Они болтали, не стесняясь – знали, что никто их разговор не поймёт. Но Себастьен оказался не прост, расслышал в русской речи знакомое:
– Бюро? — спросил он по-немецки, – милые дамы, вы меня обсуждаете?
– Маша спросила, почему ты всегда такой грустный, Себастьен, — прямо ответила Кира.
– У меня жена недавно сбежала. Вернулась к родителям в Тайвань. – ответил Себастьен, впервые прямо глянув Маше в глаза. Кира быстро перевела: Маша ещё не очень хорошо понимала быструю речь.
– Tut mir leid (сочувствую), — ответила Маша. Ей вдруг нестерпимо захотелось поплакать – защипало глаза, кровь прилила к щекам. Она торопливо отвернулась и сделала вид, что чихает.
– Gesundheit (будьте здоровы)! — вежливо сказал Себастьен. Маше показалось, что его глаза за стёклами очков на миг блеснули.
Кира скосила на Машу внимательный глаз и улыбнулась левым уголком рта – кажется, она без труда угадывала любую тайную мысль подруги.
– Интересно, что он обо мне думает?
– пробормотала Маша под нос, но так, чтобы Кира расслышала, — может быть, считает и меня "трофейной женой"? Всем же известно, что женщины из экономически неблагополучных регионов стремятся сюда замуж! А я не из-за денег, Кира, у нас просто ну совсем никто на меня даже не смотрел!

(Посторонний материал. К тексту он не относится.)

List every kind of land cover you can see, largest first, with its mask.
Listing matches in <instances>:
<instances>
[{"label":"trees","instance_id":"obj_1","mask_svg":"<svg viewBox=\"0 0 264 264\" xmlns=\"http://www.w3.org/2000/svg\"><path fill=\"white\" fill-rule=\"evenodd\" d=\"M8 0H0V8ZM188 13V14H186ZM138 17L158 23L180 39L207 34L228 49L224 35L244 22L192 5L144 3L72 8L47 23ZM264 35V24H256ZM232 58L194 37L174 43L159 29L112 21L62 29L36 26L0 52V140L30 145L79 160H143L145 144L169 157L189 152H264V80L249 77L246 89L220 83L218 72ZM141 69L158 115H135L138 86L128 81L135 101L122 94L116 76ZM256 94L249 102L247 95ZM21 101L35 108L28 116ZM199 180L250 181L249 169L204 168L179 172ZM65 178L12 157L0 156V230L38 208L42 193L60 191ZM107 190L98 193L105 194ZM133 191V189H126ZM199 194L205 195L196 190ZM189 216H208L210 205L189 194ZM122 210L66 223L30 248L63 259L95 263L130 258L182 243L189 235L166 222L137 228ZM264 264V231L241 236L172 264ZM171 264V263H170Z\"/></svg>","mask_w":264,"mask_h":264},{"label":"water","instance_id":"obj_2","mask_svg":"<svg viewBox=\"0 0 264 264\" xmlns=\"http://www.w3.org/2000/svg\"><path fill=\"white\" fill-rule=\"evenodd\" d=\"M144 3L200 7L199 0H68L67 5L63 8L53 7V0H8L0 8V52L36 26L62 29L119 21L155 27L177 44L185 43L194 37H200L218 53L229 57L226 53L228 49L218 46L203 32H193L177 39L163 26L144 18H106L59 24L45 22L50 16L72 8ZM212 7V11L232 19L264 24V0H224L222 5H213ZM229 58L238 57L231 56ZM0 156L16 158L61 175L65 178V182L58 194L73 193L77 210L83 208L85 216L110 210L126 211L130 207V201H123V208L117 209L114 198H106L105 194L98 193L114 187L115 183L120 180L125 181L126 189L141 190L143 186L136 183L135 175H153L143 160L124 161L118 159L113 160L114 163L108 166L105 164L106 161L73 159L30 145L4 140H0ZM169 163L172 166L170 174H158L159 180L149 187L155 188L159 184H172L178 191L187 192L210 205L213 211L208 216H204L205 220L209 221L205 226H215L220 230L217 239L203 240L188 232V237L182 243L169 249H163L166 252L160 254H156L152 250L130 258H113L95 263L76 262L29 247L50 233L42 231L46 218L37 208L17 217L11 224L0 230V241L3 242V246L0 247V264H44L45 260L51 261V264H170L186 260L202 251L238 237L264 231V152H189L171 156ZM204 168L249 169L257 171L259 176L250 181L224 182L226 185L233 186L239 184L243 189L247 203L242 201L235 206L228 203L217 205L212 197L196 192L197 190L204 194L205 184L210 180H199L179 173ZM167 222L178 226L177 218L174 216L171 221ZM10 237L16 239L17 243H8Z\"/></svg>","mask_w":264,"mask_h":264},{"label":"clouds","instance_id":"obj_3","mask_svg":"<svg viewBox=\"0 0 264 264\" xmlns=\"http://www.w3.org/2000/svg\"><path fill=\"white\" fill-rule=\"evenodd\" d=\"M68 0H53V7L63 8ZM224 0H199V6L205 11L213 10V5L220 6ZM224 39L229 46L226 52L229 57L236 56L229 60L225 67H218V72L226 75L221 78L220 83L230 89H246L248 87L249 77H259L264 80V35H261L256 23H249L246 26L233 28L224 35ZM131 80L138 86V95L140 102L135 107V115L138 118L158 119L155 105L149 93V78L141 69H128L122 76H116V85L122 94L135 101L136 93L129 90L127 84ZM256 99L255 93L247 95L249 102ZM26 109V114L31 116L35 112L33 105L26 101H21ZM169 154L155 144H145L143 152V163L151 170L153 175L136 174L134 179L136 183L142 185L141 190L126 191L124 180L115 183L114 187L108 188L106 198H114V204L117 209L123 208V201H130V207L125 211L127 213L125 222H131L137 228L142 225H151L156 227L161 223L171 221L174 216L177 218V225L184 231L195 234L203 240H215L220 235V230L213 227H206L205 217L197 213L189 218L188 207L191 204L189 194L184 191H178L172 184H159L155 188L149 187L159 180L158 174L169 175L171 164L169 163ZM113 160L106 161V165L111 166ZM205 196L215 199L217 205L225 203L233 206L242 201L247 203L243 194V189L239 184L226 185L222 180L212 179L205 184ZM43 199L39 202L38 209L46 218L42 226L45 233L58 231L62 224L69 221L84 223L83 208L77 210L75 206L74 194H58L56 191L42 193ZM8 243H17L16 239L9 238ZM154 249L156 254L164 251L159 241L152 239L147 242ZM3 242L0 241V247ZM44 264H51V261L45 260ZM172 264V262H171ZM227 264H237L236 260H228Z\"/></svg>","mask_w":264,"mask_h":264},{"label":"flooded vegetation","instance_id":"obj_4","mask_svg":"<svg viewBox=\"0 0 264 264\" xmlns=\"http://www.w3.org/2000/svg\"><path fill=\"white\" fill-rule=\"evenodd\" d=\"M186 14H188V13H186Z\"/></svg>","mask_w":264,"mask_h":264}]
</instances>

– Верю! – ответила Кира торжественно, — зато здесь ты пользуешься спросом. Смотри-ка, наш бас как оживился! Кажется, ты ему нравишься — она ехидно хмыкнула и зазвонила в колокольчик, призывая к продолжению репетиции.
— Я замужем, вообще-то , – прошипела Маша на ухо подруге, пока хористы неторопливо возвращались на свои места возле органа.

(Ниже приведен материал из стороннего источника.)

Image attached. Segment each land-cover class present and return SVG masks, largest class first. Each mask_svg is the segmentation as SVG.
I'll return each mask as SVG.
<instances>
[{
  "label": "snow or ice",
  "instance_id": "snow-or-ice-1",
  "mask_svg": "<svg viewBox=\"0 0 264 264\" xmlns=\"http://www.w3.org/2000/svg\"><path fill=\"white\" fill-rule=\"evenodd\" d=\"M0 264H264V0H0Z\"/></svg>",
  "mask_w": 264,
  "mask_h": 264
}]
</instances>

– Можно подумать, это кого-то когда-то останавливало...
Пели допоздна. Маша спускалась по гладкому шоссе в темноте, – с фонариком и большой нотной папкой под мышкой. Из-под её ног то и дело выскакивали ленивые толстые зайцы – людей они совершенно не боялись и иногда оставались сидеть на обочине, с любопытством разглядывая путницу.
Пейзаж окрестностей был уже привычным, но Маша с опаской посматривала по сторонам – ей казалось, что местные горные духи не очень-то рады этой ночью присутствию одинокой чужестранки.

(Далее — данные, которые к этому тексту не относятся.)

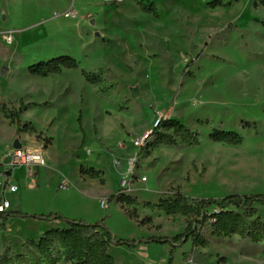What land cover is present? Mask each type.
<instances>
[{"label": "rangeland", "instance_id": "obj_1", "mask_svg": "<svg viewBox=\"0 0 264 264\" xmlns=\"http://www.w3.org/2000/svg\"><path fill=\"white\" fill-rule=\"evenodd\" d=\"M259 1L212 7V0H0V173L7 170L5 151L10 154L16 142L43 153L48 164L40 172L8 169L19 186L8 194L13 212L103 222L117 239L174 242L193 219L146 204L177 194L264 195ZM140 3L153 4L157 16ZM61 56L74 58L78 69L47 78L29 74L30 66ZM83 72L97 77V85ZM29 104L37 107L18 114ZM161 120L192 130L199 146L177 138V146H167L153 135L143 141ZM215 132L238 133L243 144L215 143ZM133 160L134 182L122 191ZM123 196L136 204L118 202ZM255 208L249 221H264V207ZM1 222L0 255L6 249L20 254L46 231L68 227L19 217ZM202 234L209 247L176 243L172 256L169 243L112 246L109 253L118 264H169L171 258L172 264H264V243L211 238L208 227Z\"/></svg>", "mask_w": 264, "mask_h": 264}, {"label": "trees", "instance_id": "obj_2", "mask_svg": "<svg viewBox=\"0 0 264 264\" xmlns=\"http://www.w3.org/2000/svg\"><path fill=\"white\" fill-rule=\"evenodd\" d=\"M223 1L225 0H212L210 5L219 7L223 5ZM140 6L145 13L157 16L153 4L140 3ZM259 6L264 9V0L259 1ZM77 69L78 63L74 58L61 56L32 65L28 68V72L35 77L47 78L51 75H61L65 70ZM83 77L92 85L98 83L97 77L89 73L83 72ZM32 107H37V105L23 106L18 114ZM169 131L172 134H168ZM152 135L157 136V140L167 146H177L179 142L188 147H196L200 144L198 135L176 120H161L150 134V136ZM210 139L215 143L231 146L243 144V137L235 132H215L210 135ZM81 171L83 175L85 172L90 173L91 179L98 178V174H95L93 169H82ZM114 199L115 197H111L109 203ZM118 202L133 206L136 204V200L129 196L119 198ZM255 206L264 207V195H230L223 199H192L177 194L163 197L156 205L146 204L145 207L150 210L158 209L169 215L181 214L193 219V221L188 222L185 232L176 237L174 242L157 238H151L145 242L117 239L108 232L103 222L90 225L86 221L69 220L54 213L28 216L18 212H10L2 216L4 221L13 217L30 218L36 221L65 222L68 227L46 231L38 242H27L20 254H15L6 249L0 255V264H118L109 253L112 246L136 248L139 245L149 243L171 244L170 254L172 256L176 243L190 241L193 247H209L210 240L202 234L204 227H208L211 238L228 239L238 236L242 240H248L255 244L264 243V221L261 218L249 221L255 215ZM128 217L136 218L135 212L128 213ZM169 264H172V258Z\"/></svg>", "mask_w": 264, "mask_h": 264}, {"label": "built area", "instance_id": "obj_3", "mask_svg": "<svg viewBox=\"0 0 264 264\" xmlns=\"http://www.w3.org/2000/svg\"><path fill=\"white\" fill-rule=\"evenodd\" d=\"M7 42L9 44L13 43V37L8 36ZM150 136L146 135L143 138V141H146V139ZM142 141V142H143ZM134 163L135 160H133L130 164L129 173L131 175V179L123 178L120 182L119 189L122 191H128L130 190V187L132 186L134 179ZM47 161L44 157V154L39 151H32L29 149H26L24 147H21L20 149H12V152L9 154L8 157V164L5 166L7 170H4L0 173V221L3 220L4 215L12 212V203L8 199V194H15L18 191V186L15 185L10 181L11 171L8 169H16L19 167H24L29 170H39L42 168L47 167ZM4 167V168H5ZM143 182H146L147 179L143 178Z\"/></svg>", "mask_w": 264, "mask_h": 264}, {"label": "water", "instance_id": "obj_4", "mask_svg": "<svg viewBox=\"0 0 264 264\" xmlns=\"http://www.w3.org/2000/svg\"><path fill=\"white\" fill-rule=\"evenodd\" d=\"M6 72H7V69L6 68H4L3 70H2V75L4 76L5 74H6ZM139 95V91H138V89H132V96L133 97H137ZM22 146L20 145V143L19 142H16L15 144H14V146H13V148H15V149H20Z\"/></svg>", "mask_w": 264, "mask_h": 264}, {"label": "crops", "instance_id": "obj_5", "mask_svg": "<svg viewBox=\"0 0 264 264\" xmlns=\"http://www.w3.org/2000/svg\"><path fill=\"white\" fill-rule=\"evenodd\" d=\"M12 152V150L10 151V153ZM5 155H7V156H9V154L5 151V153H4ZM4 163V162H3ZM1 168V167H0ZM43 169V168H42ZM28 170V172L30 171L29 169H27ZM40 170L41 169H39V170H34V172H40ZM11 178H12V175L10 176V181H11ZM12 182V181H11ZM12 183H14V182H12ZM15 184V183H14ZM15 185H17V184H15ZM18 186V185H17ZM19 192V186H18V191H17V193ZM16 194V193H15ZM11 195H13V194H11ZM7 197H8V195H7ZM9 199V198H8ZM12 203V202H11ZM12 208H13V210H12V212L14 211V205H13V203H12ZM3 221V220H2ZM51 222H53V221H49V223H51ZM2 222L0 221V224H1ZM139 246H143V245H139Z\"/></svg>", "mask_w": 264, "mask_h": 264}]
</instances>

Эрих выглянул с площадки второго этажа и недовольно скривился, когда Маша шумно и неловко начала вытирать о резиновый коврик облепленные осенней грязью сапоги.
– Ты вернулась слишком поздно. Мы уже давно поужинали, – голос его был сух:жена должна была ощутить себя провинившейся.
– Я поела в церкви, не волнуйся, – Маша произнесла заранее заготовленную фразу беспечно, с задорной улыбкой – сегодня она почему-то совершенно не расстроилась из-за слов и тона мужа.
– Ок, – коротко кивнул Эрих и вновь скрылся в комнате.
"Интересно, Себастьен так же холодно вёл себя со своей женой? Почему она сбежала?" – подумала Маша.